Goeler also admitted that students suffer in terms of social development when they cannot see each other’s facial expressions.
COVID-19 cases have plummeted in the Constitution State and daily death totals are now at a seven-day moving average of 17. As the BOE considered whether to continue coerced masking, the superintendent noted that coronavirus infections per 100,000 in New Haven County have declined significantly from their peak at 270.5 on January 13 to 12.7 on February 24. By CDC metrics, the viral transmission rate in the county is deemed “low.”
Goeler, however, observed that COVID vaccination rates in Hamden are lower than those in other towns in the Quinnipiack Valley Health District (QVHD), i.e., Bethany, North Haven and Woodbridge. Despite that, QVHD reports that, as of February 11, 100 percent of Hamden residents who are 65 and older — the age cohort most vulnerable to COVID — were fully vaccinated, while 83.41 percent of those ages 45 to 64 were. Meanwhile, 41.57 percent of those between 18 and 24, as well as 77.38 percent of those between 25 and 44, were vaccinated.

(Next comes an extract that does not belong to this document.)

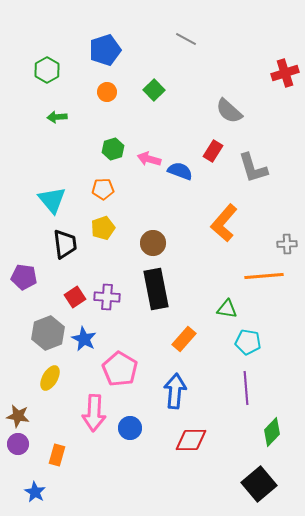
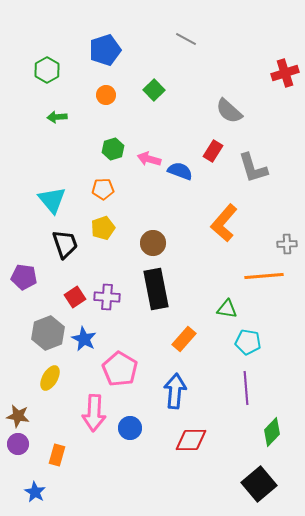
orange circle at (107, 92): moved 1 px left, 3 px down
black trapezoid at (65, 244): rotated 12 degrees counterclockwise
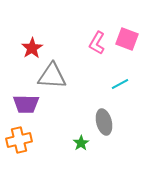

As of Monday, 39.72 percent of Hamden children ages 5 through 11 have received both vaccine shots while 55.75 percent of those aged between 12 and 17 have gotten them. No children have died in Hamden as a result of the coronavirus.
Ultimately, the superintendent described COVID’s presence as “no longer a crisis” but rather a “public-health event.”
In speaking for nixing the mask mandate, Walsh said he believes face coverings in schools do not discernibly prevent viral transmission, particularly insofar as their use has been inconstant.
“Our students have been eating breakfast in the cafeteria and have been eating lunch in the cafeteria,” he said. “So by taking off the masks to eat, they’ve already been exposed to COVID droplets if there are any in a cafeteria. And I just don’t see the data where it necessitates a mask mandate.”
Kaplan spoke in favor of continuing the face-covering requirement, citing the fact that the COVID vaccines have yet to gain federal approval for children age 4 and younger. She also said teachers have voiced persistent fear of the virus, their ability to get vaccinated themselves notwithstanding.
“We need to be mindful of our educators who also worry about their own safety and that of their families,” she said. “Lifting the mandate will very likely increase faculty transmission, resignations and school closures.”